Renate De Advocate
lost jouw vragen op,
klik hier
Check je kennis aan de hand van enkele vragen. Klik hier
 
 
 
Maximale vergoeding bij wanprestatie
 

1. Wanprestatie gevolgd door de ontbinding van de overeenkomst

 

In geval de consument zijn verplichtingen die voortvloeien uit de overeenkomst niet uitvoert, worden de vergoedingen die hij verschuldigd is, beperkt tot een maximum.
Zo wordt in artikel 27bis, § 1 WCK bepaald dat in geval van ontbinding of bij verval van termijnbepaling, aan de consument geen andere betaling mag worden gevraagd dan:

  • Het verschuldigd blijvende saldo nl. het bedrag in hoofdsom dat moet worden gestort om het kapitaal af te lossen of terug te betalen;
  • Het bedrag van de vervallen en niet-betaalde totale kosten van het krediet, het betreft alle vervallen kosten van het krediet met inbegrip van de rente;
  • Het bedrag van de overeengekomen nalatigheidintrest;
  • De overeengekomen straffen of schadevergoeding berekend op het verschuldigd blijvende saldo en welke niet hoger mogen zijn dan 10% van de schijf van het verschuldigd blijvende saldo tot 7 500 euro en 5 % van de schijf van het verschuldigd blijvende saldo boven 7 500 euro.

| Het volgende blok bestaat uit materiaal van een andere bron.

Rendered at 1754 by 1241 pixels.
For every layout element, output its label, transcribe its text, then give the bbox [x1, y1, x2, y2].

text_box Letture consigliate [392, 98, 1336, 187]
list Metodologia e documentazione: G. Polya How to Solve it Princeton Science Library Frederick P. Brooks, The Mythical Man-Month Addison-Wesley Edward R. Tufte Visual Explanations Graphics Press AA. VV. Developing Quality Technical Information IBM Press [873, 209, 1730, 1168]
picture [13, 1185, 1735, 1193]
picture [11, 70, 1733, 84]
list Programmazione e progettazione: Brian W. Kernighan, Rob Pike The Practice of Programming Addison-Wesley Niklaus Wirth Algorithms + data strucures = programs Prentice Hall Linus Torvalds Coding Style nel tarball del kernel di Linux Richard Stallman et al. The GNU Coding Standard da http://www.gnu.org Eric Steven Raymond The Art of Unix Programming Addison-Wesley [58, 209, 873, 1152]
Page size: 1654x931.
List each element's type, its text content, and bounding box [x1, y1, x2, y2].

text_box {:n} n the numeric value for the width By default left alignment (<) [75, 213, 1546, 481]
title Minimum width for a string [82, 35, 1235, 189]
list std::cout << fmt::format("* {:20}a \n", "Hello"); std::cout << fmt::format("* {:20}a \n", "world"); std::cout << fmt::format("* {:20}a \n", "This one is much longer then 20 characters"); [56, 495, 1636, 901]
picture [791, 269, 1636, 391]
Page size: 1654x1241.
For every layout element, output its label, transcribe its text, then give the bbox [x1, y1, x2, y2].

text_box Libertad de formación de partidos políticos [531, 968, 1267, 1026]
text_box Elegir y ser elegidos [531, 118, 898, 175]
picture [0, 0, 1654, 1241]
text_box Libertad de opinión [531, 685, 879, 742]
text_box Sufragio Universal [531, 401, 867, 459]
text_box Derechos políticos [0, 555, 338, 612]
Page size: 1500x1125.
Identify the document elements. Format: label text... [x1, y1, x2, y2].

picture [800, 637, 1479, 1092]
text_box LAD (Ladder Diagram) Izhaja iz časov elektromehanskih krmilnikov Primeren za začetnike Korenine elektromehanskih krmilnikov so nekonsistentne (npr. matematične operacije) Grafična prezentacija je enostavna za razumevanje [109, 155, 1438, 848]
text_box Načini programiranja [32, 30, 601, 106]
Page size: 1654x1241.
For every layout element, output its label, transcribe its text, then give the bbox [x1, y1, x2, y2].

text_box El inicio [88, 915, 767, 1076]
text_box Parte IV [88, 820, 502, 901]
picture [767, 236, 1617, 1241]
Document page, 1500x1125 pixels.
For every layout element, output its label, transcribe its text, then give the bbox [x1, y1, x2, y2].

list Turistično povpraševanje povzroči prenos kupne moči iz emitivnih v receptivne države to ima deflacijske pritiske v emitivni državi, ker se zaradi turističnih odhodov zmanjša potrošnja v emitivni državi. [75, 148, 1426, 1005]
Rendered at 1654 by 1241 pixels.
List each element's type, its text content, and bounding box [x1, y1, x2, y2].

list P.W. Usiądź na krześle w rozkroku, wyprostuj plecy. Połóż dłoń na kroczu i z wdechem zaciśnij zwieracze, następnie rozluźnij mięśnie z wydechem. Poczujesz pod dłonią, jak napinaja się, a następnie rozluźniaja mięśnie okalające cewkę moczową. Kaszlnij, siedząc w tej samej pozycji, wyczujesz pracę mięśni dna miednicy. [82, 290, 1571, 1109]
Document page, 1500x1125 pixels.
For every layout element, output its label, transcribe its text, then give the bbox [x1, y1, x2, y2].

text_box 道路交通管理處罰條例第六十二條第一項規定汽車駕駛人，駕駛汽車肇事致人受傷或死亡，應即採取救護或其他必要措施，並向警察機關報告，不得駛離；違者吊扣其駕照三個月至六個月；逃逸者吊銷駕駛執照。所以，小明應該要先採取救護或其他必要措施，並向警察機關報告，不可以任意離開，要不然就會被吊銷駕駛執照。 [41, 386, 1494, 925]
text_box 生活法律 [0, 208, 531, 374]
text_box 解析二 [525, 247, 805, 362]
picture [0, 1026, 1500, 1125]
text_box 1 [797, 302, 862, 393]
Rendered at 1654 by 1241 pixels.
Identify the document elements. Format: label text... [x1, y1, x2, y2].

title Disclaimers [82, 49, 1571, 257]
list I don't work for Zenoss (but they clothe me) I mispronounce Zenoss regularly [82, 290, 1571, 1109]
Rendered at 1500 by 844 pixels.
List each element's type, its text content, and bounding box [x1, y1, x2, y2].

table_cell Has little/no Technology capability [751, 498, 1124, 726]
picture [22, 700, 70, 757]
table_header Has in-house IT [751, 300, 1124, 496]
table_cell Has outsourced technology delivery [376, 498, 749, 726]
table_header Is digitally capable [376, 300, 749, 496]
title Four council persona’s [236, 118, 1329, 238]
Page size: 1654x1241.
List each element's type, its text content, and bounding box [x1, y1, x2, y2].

2. Wanprestatie bestaande uit een eenvoudige betalingsachterstand

 

Bij eenvoudige betalingsachterstand mag aan de consument geen andere betaling worden gevraagd dan:

  • Het vervallen en niet-betaalde kapitaal;
  • Het bedrag van de vervallen en niet-betaalde totale kosten van het krediet;
  • Het bedrag van de overeengekomen nalatigheidintrest berekend op het vervallen en niet –betaalde kapitaal;
  • De overeengekomen kosten voor de maanbrieven en de brieven voor ingebrekestelling, a rato van één verzending per maand. Deze kosten bestaand uit een forfaitair maximumbedrag van 7,50 euro, vermeerderd met de op het ogenblik van de verzending geldende portokosten (art. 27bis, § 2 WCK).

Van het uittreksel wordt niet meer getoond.